Comenzamos a envejecer desde el vientre materno
Publicado: 05/10/2009 - 15:02
• De acuerdo a una reciente investigación de los genes humanos, el reloj biológico que marca nuestro transitar por la existencia, en el inexorable ciclo de nacimiento, crecimiento, reproducción, vejez y muerte, comienza a marcar las horas, incluso antes de que vengamos al mundo.
Las causas que determinan cómo y cuándo envejeceremos podrían estar influenciadas desde el embarazo, según una investigación del Grupo de Inestabilidad Genómica que dirige Óscar Fernández-Capetillo en el Centro Nacional de Investigaciones Oncológicas (CNIO) de España y que se ha publicado en la revista “Nature Genetics”.
^^^^^^^^
Tareas del ejercicio:
a – Según la noticia sobre el envejecimiento, ¿quién dirige el Grupo de Inestabilidad Genómica del CNIO?
b – Resume en dos oraciones la noticia sobre el envejecimiento.
c – Prosigue la noticia sobre el envejecimiento desde el vientre materno a partir de su último párrafo.
^^^^^^^^
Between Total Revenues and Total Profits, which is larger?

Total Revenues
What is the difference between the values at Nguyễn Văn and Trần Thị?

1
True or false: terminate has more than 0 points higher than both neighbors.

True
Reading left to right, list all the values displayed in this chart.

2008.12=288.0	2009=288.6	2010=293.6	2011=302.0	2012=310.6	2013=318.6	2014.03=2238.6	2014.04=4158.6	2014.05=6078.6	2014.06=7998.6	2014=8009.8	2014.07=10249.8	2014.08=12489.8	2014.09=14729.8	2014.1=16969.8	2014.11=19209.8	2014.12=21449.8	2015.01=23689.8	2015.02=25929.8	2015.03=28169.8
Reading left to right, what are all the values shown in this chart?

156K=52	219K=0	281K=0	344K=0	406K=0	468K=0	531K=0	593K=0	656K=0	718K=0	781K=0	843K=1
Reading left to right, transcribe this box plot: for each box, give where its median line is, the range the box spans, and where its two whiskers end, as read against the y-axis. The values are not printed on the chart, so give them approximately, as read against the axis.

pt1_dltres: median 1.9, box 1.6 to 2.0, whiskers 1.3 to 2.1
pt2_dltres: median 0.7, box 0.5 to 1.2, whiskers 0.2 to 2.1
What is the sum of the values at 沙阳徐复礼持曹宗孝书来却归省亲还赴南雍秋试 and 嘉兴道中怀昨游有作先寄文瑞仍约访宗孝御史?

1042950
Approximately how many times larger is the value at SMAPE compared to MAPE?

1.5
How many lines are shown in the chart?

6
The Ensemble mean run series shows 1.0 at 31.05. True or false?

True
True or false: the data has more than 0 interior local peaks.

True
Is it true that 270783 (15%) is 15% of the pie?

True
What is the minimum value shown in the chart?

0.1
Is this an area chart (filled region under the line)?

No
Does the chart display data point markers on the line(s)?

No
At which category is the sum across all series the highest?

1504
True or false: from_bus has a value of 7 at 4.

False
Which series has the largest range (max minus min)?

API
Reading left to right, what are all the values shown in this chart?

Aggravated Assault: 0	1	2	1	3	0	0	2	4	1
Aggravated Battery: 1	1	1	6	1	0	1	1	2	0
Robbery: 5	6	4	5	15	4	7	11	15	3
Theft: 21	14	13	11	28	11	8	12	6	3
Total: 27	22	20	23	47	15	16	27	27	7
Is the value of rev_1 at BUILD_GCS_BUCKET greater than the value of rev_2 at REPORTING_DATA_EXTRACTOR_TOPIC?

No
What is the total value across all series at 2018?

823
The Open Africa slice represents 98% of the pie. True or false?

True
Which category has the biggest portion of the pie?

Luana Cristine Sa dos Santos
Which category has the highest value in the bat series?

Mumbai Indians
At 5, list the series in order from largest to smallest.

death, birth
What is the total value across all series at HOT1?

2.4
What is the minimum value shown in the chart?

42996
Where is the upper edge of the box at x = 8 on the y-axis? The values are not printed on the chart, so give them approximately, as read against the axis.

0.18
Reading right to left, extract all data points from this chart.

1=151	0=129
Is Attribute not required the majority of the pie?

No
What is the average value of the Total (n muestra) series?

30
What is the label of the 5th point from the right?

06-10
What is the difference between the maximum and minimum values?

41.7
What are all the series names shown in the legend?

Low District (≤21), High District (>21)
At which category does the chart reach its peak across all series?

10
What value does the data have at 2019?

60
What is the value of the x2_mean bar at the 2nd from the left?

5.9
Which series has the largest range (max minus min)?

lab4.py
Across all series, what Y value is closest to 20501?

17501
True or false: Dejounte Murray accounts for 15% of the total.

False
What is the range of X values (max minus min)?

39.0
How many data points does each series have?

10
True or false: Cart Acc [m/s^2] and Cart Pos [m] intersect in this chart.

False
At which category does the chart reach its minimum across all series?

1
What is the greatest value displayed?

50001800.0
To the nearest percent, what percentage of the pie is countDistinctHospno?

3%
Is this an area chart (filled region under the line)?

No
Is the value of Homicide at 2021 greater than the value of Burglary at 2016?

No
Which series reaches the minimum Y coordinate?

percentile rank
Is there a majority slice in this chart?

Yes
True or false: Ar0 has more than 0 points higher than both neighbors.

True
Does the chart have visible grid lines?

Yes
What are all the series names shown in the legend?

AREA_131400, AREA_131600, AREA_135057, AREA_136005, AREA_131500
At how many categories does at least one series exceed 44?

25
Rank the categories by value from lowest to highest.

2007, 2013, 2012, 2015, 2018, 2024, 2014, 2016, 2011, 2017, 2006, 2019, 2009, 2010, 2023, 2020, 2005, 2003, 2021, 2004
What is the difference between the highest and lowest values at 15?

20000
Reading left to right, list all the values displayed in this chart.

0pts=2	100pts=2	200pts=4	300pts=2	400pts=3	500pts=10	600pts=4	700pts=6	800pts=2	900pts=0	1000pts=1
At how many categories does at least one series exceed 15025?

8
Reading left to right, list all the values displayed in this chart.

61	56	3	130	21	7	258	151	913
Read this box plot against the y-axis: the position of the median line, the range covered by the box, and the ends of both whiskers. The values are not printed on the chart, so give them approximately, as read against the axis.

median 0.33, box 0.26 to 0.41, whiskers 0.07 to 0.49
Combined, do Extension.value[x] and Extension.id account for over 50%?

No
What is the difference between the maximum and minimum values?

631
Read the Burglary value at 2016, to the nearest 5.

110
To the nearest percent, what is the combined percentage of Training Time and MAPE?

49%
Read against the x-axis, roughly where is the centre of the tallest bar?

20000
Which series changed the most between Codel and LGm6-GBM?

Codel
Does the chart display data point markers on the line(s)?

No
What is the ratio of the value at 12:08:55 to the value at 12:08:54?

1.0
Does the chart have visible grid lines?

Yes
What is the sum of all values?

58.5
^^^^^^^^
Resultados esperados:
a – Óscar Fernández-Capetillo.

b – Según una reciente investigación de los genes humanos, el reloj biológico que marca el ciclo de la existencia empieza a funcionar incluso antes de que vengamos al mundo. El estudio, del Grupo de Inestabilidad Genómica que dirige Óscar Fernández-Capetillo en el CNIO de España y publicado en "Nature Genetics", indica que las causas de cómo y cuándo envejeceremos podrían estar influenciadas desde el embarazo.

c –
El daño en nuestra información genética (el ADN), se va acumulando a lo largo de nuestra vida. Uno de los modelos actuales que trata de explicar el envejecimiento sugiere que es la acumulación de este daño lo que finalmente limita la capacidad regenerativa de los tejidos, desencadenando el envejecimiento.
Científicos del CNIO han descubierto recientemente que la acumulación de daño al ADN que ocurra durante el desarrollo embrionario puede determinar cuándo y cómo se va a envejecer en la vida adulta.
“La clave estaría en la cantidad de daño genético que acumulan las células durante el desarrollo embrionario”, explica Óscar Fernández-Capetillo.
Una vez más, envejecimiento y cáncer van de la mano. En el caso de los tumores el daño en el ADN es el responsable de generar las mutaciones específicas que alteran las propiedades y funciones de proteínas fundamentales para la división celular.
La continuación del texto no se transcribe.